__YOUR INSTRUCTIONS__. Copy out the lines from the very first one through the line that contains "Související články", inclusive, and leave the pictures out of your answer.

(Text extracted page by page)
########################################
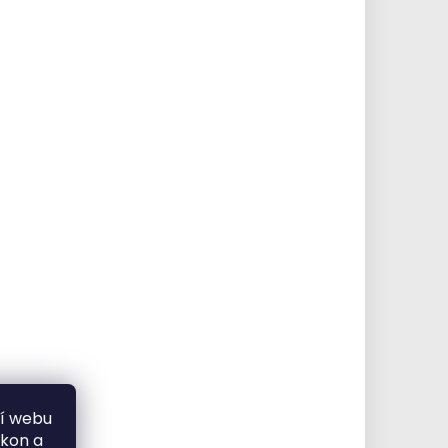
ní webu
ýkon a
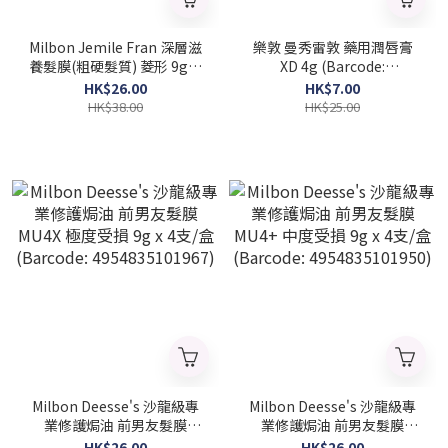
Milbon Jemile Fran 深層滋
樂敦 曼秀雷敦 藥用潤唇膏
養髮膜(粗硬髮質) 菱形 9gx4
XD 4g (Barcode:
支/盒 (Barcode:
4987241105052)
HK$26.00
HK$7.00
4954835136808)
HK$38.00
HK$25.00
Milbon Deesse's 沙龍級專
Milbon Deesse's 沙龍級專
業修護焗油 前男友髮膜
業修護焗油 前男友髮膜
MU4X 極度受損 9g x 4支/盒
MU4+ 中度受損 9g x 4支/盒
HK$26.00
HK$26.00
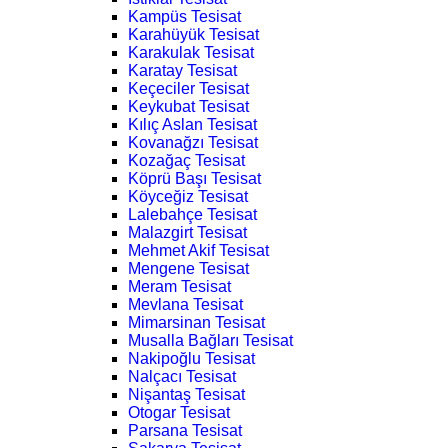
Kampüs Tesisat
Karahüyük Tesisat
Karakulak Tesisat
Karatay Tesisat
Keçeciler Tesisat
Keykubat Tesisat
Kılıç Aslan Tesisat
Kovanağzı Tesisat
Kozağaç Tesisat
Köprü Başı Tesisat
Köyceğiz Tesisat
Lalebahçe Tesisat
Malazgirt Tesisat
Mehmet Akif Tesisat
Mengene Tesisat
Meram Tesisat
Mevlana Tesisat
Mimarsinan Tesisat
Musalla Bağları Tesisat
Nakipoğlu Tesisat
Nalçacı Tesisat
Nişantaş Tesisat
Otogar Tesisat
Parsana Tesisat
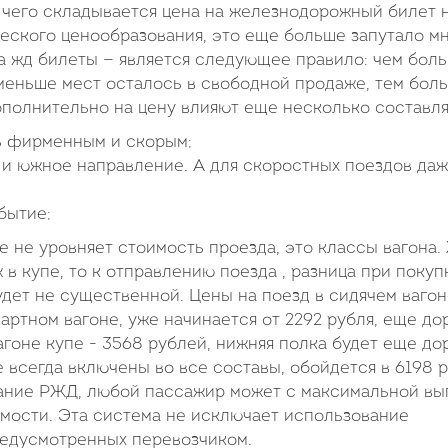
 чего складывается цена на железнодорожный билет н
ского ценообразования, это еще больше запутало мн
 жд билеты — является следующее правило: чем бол
меньше мест осталось в свободной продаже, тем бол
Дополнительно на цену влияют еще несколько составл
ть фирменным и скорым;
 и южное направление. А для скоростных поездов да
бытие;
не уровняет стоимость проезда, это классы вагона. 
 в купе, то к отправлению поезда , разница при покуп
удет не существенной. Цены на поезд в сидячем ваго
картном вагоне, уже начинается от 2292 рубля, еще д
вагоне купе - 3568 рублей, нижняя полка будет еще до
е всегда включены во все составы, обойдется в 6198 
вание РЖД, любой пассажир может с максимальной вы
мости. Эта система не исключает использование
редусмотренных перевозчиком.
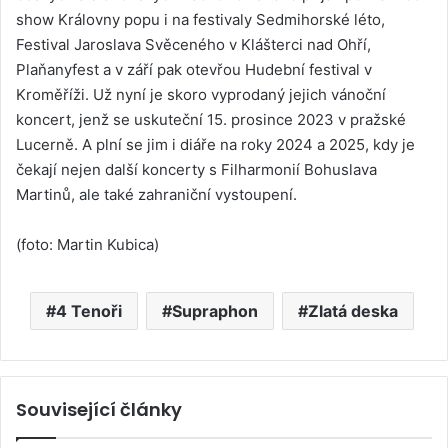
show Královny popu i na festivaly Sedmihorské léto,
Festival Jaroslava Svěceného v Klášterci nad Ohří,
Plaňanyfest a v září pak otevřou Hudební festival v
Kroměříži. Už nyní je skoro vyprodaný jejich vánoční
koncert, jenž se uskuteční 15. prosince 2023 v pražské
Lucerně. A plní se jim i diáře na roky 2024 a 2025, kdy je
čekají nejen další koncerty s Filharmonií Bohuslava
Martinů, ale také zahraniční vystoupení.
(foto: Martin Kubica)
4 Tenoři
Supraphon
Zlatá deska
Související články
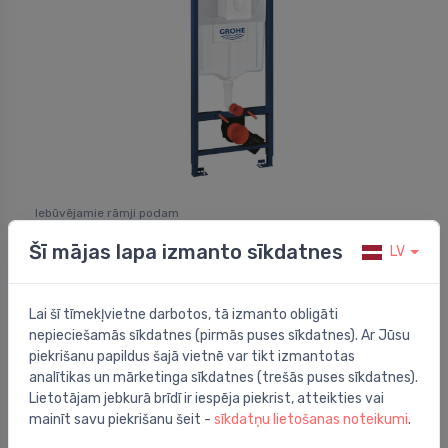
Iebūvējamie rāmji podam
Komplekts - rāmis podam, taustiņš Skate Air balts
⬤
Šī mājas lapa izmanto sīkdatnes
38505SH0, stiprinājumi, 500x230 mm, h=1130 mm
LV
199.00 €
313.00 €
Lai šī tīmekļvietne darbotos, tā izmanto obligāti
nepieciešamās sīkdatnes (pirmās puses sīkdatnes). Ar Jūsu
piekrišanu papildus šajā vietnē var tikt izmantotas
analītikas un mārketinga sīkdatnes (trešās puses sīkdatnes).
Lietotājam jebkurā brīdī ir iespēja piekrist, atteikties vai
mainīt savu piekrišanu šeit -
sīkdatņu lietošanas noteikumi
.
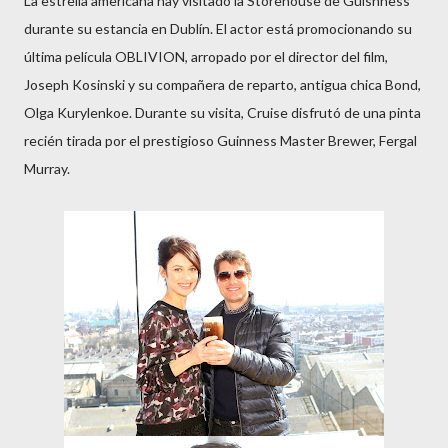
La estrella americana hay visitado la Storehouse de Guisnness
durante su estancia en Dublín. El actor está promocionando su
última película OBLIVION, arropado por el director del film,
Joseph Kosinski y su compañera de reparto, antigua chica Bond,
Olga Kurylenkoe. Durante su visita, Cruise disfrutó de una pinta
recién tirada por el prestigioso Guinness Master Brewer, Fergal
Murray.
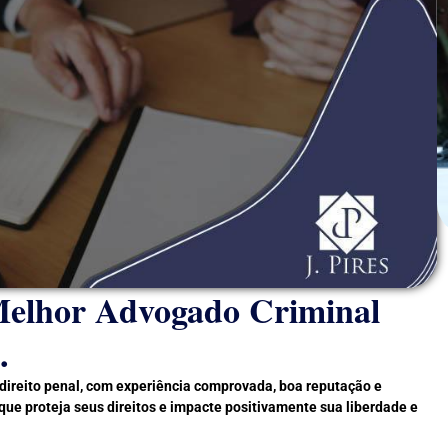
Melhor Advogado Criminal
.
direito penal, com experiência comprovada, boa reputação e
ue proteja seus direitos e impacte positivamente sua liberdade e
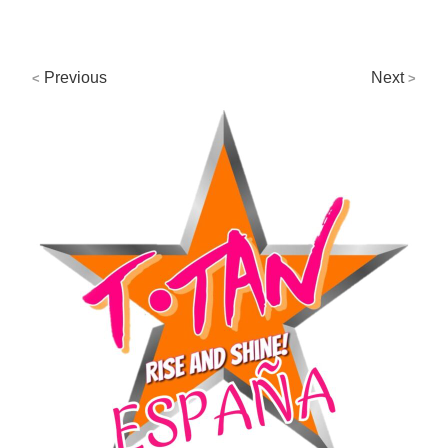
Previous
Next
<
>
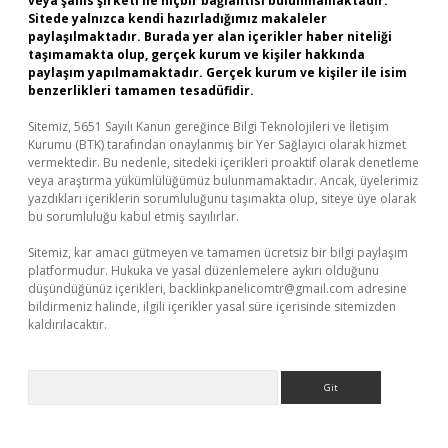
veya şahıs şirketi ile hiçbir bağlantısı bulunmamaktadır.
Sitede yalnızca kendi hazırladığımız makaleler
paylaşılmaktadır. Burada yer alan içerikler haber niteliği
taşımamakta olup, gerçek kurum ve kişiler hakkında
paylaşım yapılmamaktadır. Gerçek kurum ve kişiler ile isim
benzerlikleri tamamen tesadüfidir.
Sitemiz, 5651 Sayılı Kanun gereğince Bilgi Teknolojileri ve İletişim
Kurumu (BTK) tarafından onaylanmış bir Yer Sağlayıcı olarak hizmet
vermektedir. Bu nedenle, sitedeki içerikleri proaktif olarak denetleme
veya araştırma yükümlülüğümüz bulunmamaktadır. Ancak, üyelerimiz
yazdıkları içeriklerin sorumluluğunu taşımakta olup, siteye üye olarak
bu sorumluluğu kabul etmiş sayılırlar.
Sitemiz, kar amacı gütmeyen ve tamamen ücretsiz bir bilgi paylaşım
platformudur. Hukuka ve yasal düzenlemelere aykırı olduğunu
düşündüğünüz içerikleri,
backlinkpanelicomtr@gmail.com
adresine
bildirmeniz halinde, ilgili içerikler yasal süre içerisinde sitemizden
kaldırılacaktır.
Arama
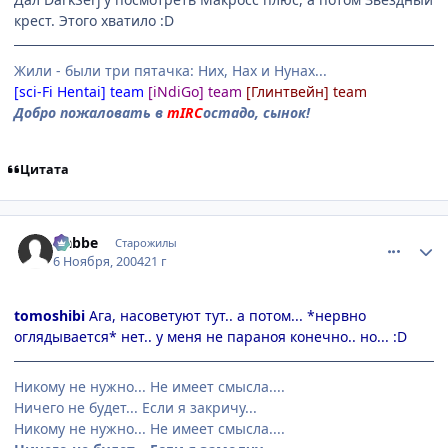
крест. Этого хватило :D
Жили - были три пятачка: Них, Нах и Нунах...
[sci-Fi Hentai] team
[iNdiGo] team
[Глинтвейн] team
Добро пожаловать в
mIRC
остадо, сынок!
Цитата
comment_143822
Статистика автора
Nabbe
Старожилы
6 Ноября, 2004
21 г
tomoshibi
Ага, насоветуют тут.. а потом... *нервно
оглядывается* нет.. у меня не параноя конечно.. но... :D
Никому не нужно... Не имеет смысла....
Ничего не будет... Если я закричу...
Никому не нужно... Не имеет смысла....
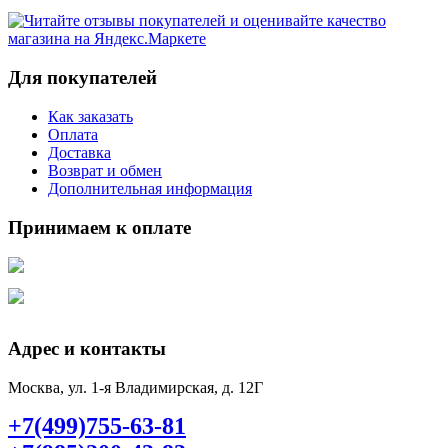
Для покупателей
Как заказать
Оплата
Доставка
Возврат и обмен
Дополнительная информация
Принимаем к оплате
Адрес и контакты
Москва, ул. 1-я Владимирская, д. 12Г
+7(499)755-63-81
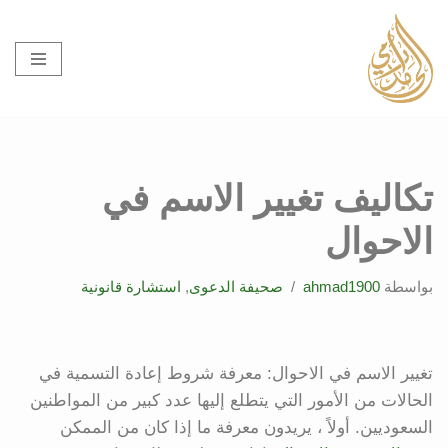
تخطى
إلى
المحتوى
تكاليف تغيير الاسم في
الاحوال
بواسطة
ahmad1900
صحيفة الدعوى
,
استشارة قانونية
تغيير الاسم في الاحوال: معرفة شروط إعادة التسمية في
الحالات من الأمور التي يتطلع إليها عدد كبير من المواطنين
السعوديين. أولاً ، يريدون معرفة ما إذا كان من الممكن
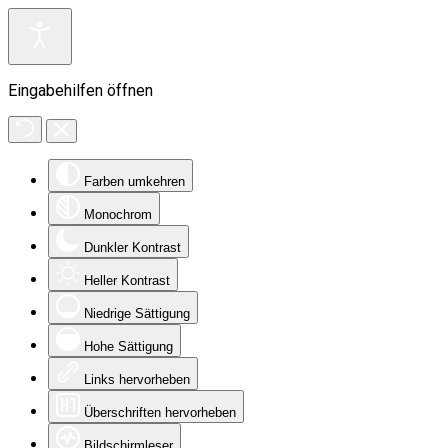
Eingabehilfen öffnen
Farben umkehren
Monochrom
Dunkler Kontrast
Heller Kontrast
Niedrige Sättigung
Hohe Sättigung
Links hervorheben
Überschriften hervorheben
Bildschirmleser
########################################
__RESPONSE BELOW__.
ní webu
ýkon a
Milbon Jemile Fran 深層滋
樂敦 曼秀雷敦 藥用潤唇膏
養髮膜(粗硬髮質) 菱形 9gx4
XD 4g (Barcode:
支/盒 (Barcode:
4987241105052)
HK$26.00
HK$7.00
4954835136808)
HK$38.00
HK$25.00
Milbon Deesse's 沙龍級專
Milbon Deesse's 沙龍級專
業修護焗油 前男友髮膜
業修護焗油 前男友髮膜
MU4X 極度受損 9g x 4支/盒
MU4+ 中度受損 9g x 4支/盒
HK$26.00
HK$26.00
Kampüs Tesisat
Karahüyük Tesisat
Karakulak Tesisat
Karatay Tesisat
Keçeciler Tesisat
Keykubat Tesisat
Kılıç Aslan Tesisat
Kovanağzı Tesisat
Kozağaç Tesisat
Köprü Başı Tesisat
Köyceğiz Tesisat
Lalebahçe Tesisat
Malazgirt Tesisat
Mehmet Akif Tesisat
Mengene Tesisat
Meram Tesisat
Mevlana Tesisat
Mimarsinan Tesisat
Musalla Bağları Tesisat
Nakipoğlu Tesisat
Nalçacı Tesisat
Nişantaş Tesisat
Otogar Tesisat
Parsana Tesisat
 чего складывается цена на железнодорожный билет н
ского ценообразования, это еще больше запутало мн
 жд билеты — является следующее правило: чем бол
меньше мест осталось в свободной продаже, тем бол
Дополнительно на цену влияют еще несколько составл
ть фирменным и скорым;
 и южное направление. А для скоростных поездов да
бытие;
не уровняет стоимость проезда, это классы вагона. 
 в купе, то к отправлению поезда , разница при покуп
удет не существенной. Цены на поезд в сидячем ваго
картном вагоне, уже начинается от 2292 рубля, еще д
вагоне купе - 3568 рублей, нижняя полка будет еще до
е всегда включены во все составы, обойдется в 6198 
вание РЖД, любой пассажир может с максимальной вы
мости. Эта система не исключает использование
редусмотренных перевозчиком.
show Královny popu i na festivaly Sedmihorské léto,
Festival Jaroslava Svěceného v Klášterci nad Ohří,
Plaňanyfest a v září pak otevřou Hudební festival v
Kroměříži. Už nyní je skoro vyprodaný jejich vánoční
koncert, jenž se uskuteční 15. prosince 2023 v pražské
Lucerně. A plní se jim i diáře na roky 2024 a 2025, kdy je
čekají nejen další koncerty s Filharmonií Bohuslava
Martinů, ale také zahraniční vystoupení.
(foto: Martin Kubica)
4 Tenoři
Supraphon
Zlatá deska
Související články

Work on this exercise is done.